A University of Georgia study released this week shows that
Georgia
farmers who grow oilseeds (canola, soybeans, peanuts and cotton)
can make their crops more valuable.
By building a crushing/refining facility in the state and by
forming
a cooperative, the study says, farmers can control the raw
materials
they produce all the way to the grocery shelf.
The New Way to Look at
Farming
In the past, a farmer only grew and harvested crops. He sold the
crops in bulk to off-farm buyers at wholesale prices. Once they
left the farm, the farmer had little to do with the crops, which
were then manufactured into higher-valued consumer products.
But now, the move toward globalization is smothering wholesale
crop prices. So farmers should look beyond just growing and
harvesting
crops, said George Shumaker, an economist with the UGA Extension
Service and one of the authors of the study.
Farmers should look beyond how many bushels or pounds they can
produce per acre, he said. They need to envision how many
bottles
of oil, or how many shirts or candy bars they can make from
their
crops.
The New Generation Co-op
Randy Hudson, coordinator of the Emerging Crop and Technologies
Initiative of the UGA College of Agricultural and Environmental
Sciences, agrees.
“We’re now looking at how the farmer can carry the product
beyond the realm of just production and move higher up that food
chain,” he said.
For the past several years, farmers across the country have
formed
co-ops in hopes of spreading risks and making consumer products
from their crops. These new-generation co-ops market their
products
to grocery or other retail outlets. This brings the farmer a
greater
dollar value, Hudson said.
The keys to forming such a co-op, he said, are an adequate
processing
facility and timely delivery of the products.

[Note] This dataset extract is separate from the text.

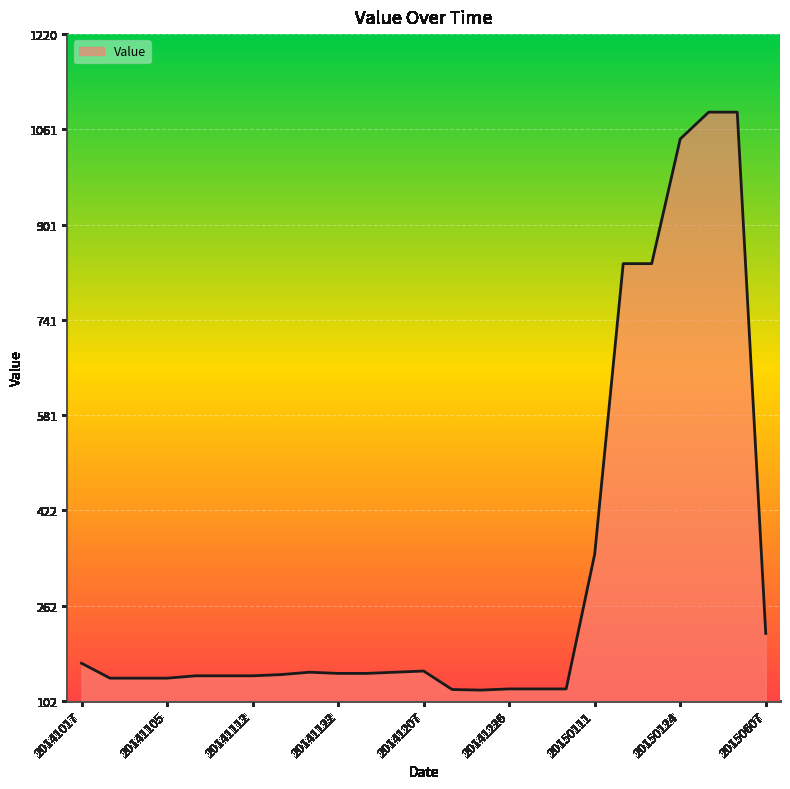

What is the minimum value shown in the chart?

121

Georgia Could Support Oilseed
Facility
The UGA study said such a facility could be built and
economically
supported in Georgia. The crushing-refining facility would
primarily
convert seeds from canola and soybeans into oils. But it could
handle cotton and peanuts, too.
To get the facility up and running would cost about $56 million.
However, it would add about $172 million in economic activity
to the Georgia economy, the report said. Its impact would affect
more than 250,000 acres of farm land. Besides the 53 jobs the
facility would create directly, about 1,100 jobs would be
created
indirectly, mostly in rural Georgia.
Such facilities use a crushing process to extract oil from the
seed. The result is actually two products: oil and meal. The
meal
can be used to feed livestock and chickens.
“But this is something that will have to be done by the
Georgia
farmers,” Shumaker said.
“Agriculture is very weak, and we need a way to get more
profit into farming,” said Marty McLendon, a Calhoun County
farmer. “We fully believe value-added products, letting the
farmer put products on the grocery shelf … is the wave of the
future.”
McLendon said he believes the oilseed facility has potential if
growers are committed. “There is always risk,” he said.
“But I think we’ve got some direction.”